Core Inclusion Criteria:

- At least one lesion that is measurable by RECIST 1.1 at baseline (within 28 days prior
to start of study treatment).

- Mandatory paired biopsies; Patients must have at least one lesion suitable for biopsy
at screening

- Adequate organ and marrow function

- Female patients of childbearing potential must have a negative pregnancy test prior to
start of dosing

- Female patients of childbearing potential and male patients with female partners of
childbearing potential must agree to use a highly effective method of contraception
during the study and for at least 5 months after the last dose of study drug.

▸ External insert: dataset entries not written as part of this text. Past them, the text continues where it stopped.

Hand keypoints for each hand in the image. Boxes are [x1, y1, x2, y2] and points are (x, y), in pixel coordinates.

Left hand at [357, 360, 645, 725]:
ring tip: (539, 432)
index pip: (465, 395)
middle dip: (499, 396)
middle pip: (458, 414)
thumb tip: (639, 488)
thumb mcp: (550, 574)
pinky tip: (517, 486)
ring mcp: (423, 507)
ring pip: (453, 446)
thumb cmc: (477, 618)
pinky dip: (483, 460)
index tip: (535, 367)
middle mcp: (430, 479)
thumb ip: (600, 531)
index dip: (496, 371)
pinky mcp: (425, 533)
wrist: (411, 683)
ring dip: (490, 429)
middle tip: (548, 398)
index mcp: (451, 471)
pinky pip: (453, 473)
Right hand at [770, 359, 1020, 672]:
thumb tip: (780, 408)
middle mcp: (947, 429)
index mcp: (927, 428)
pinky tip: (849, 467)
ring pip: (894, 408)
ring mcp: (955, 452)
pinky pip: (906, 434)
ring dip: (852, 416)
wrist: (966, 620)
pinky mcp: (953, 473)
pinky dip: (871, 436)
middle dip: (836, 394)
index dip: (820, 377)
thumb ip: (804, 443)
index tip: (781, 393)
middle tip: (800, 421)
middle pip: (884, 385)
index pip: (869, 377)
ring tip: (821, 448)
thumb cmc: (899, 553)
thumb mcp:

Module 1 (PDAC) Specific Inclusion Criteria

- Histological documentation of advanced (unresectable)/metastatic (Stage III/IV) PDAC,
with documented loss of function tumour mutation in RNF43

- Patients must have received one prior systemic treatment for advanced
(unresectable)/metastatic PDAC (Stage III/IV), with clear evidence of radiological
disease progression

- Patients must be enrolled and receive first dose of study treatment within 6 weeks of
radiologically confirmed RECIST1.1 progression

- Karnofsky performance status ≥70.

Module 2 (BTC) Specific Inclusion Criteria

- Histological documentation of advanced (unresectable)/metastatic (Stage III/IV) BTC
(intrahepatic or extrahepatic cholangiocarcinoma, ampulla of Vater, or gallbladder
cancer)

- Patients must have received one prior systemic treatment for advanced
(unresectable)/metastatic BTC, with clear evidence of radiological disease progression

- Patients must be enrolled and receive first dose of study treatment within 6 weeks of
radiologically confirmed RECIST1.1 progression

- ECOG status 0 or 1.

Core Exclusion Criteria:

- Prior therapy with a compound of the same mechanism of action as RXC004

- Patients at higher risk of bone fractures

- Any known uncontrolled inter-current illness or persistent clinically significant
toxicity related to prior anti-cancer treatment

- Patients who have any history of an active (requiring treatment) other malignancy
within 2 years of study entry

- Patients with known or suspected brain metastases

- Use of anti-neoplastic agents and other investigational drugs within 4 weeks prior to
the first dose of study treatment

- Patients with a known hypersensitivity to any RXC004 excipients

- Patients with a contra-indication for denosumab treatment

- Patients who are pregnant or breast-feeding

- Known active human immunodeficiency viruses (HIV), hepatitis B (HBV), or hepatitis C
(HCV) infections

- Use of any live vaccines against infectious diseases (e.g., influenza, varicella)
within 4 weeks (28 days) of initiation of study treatment.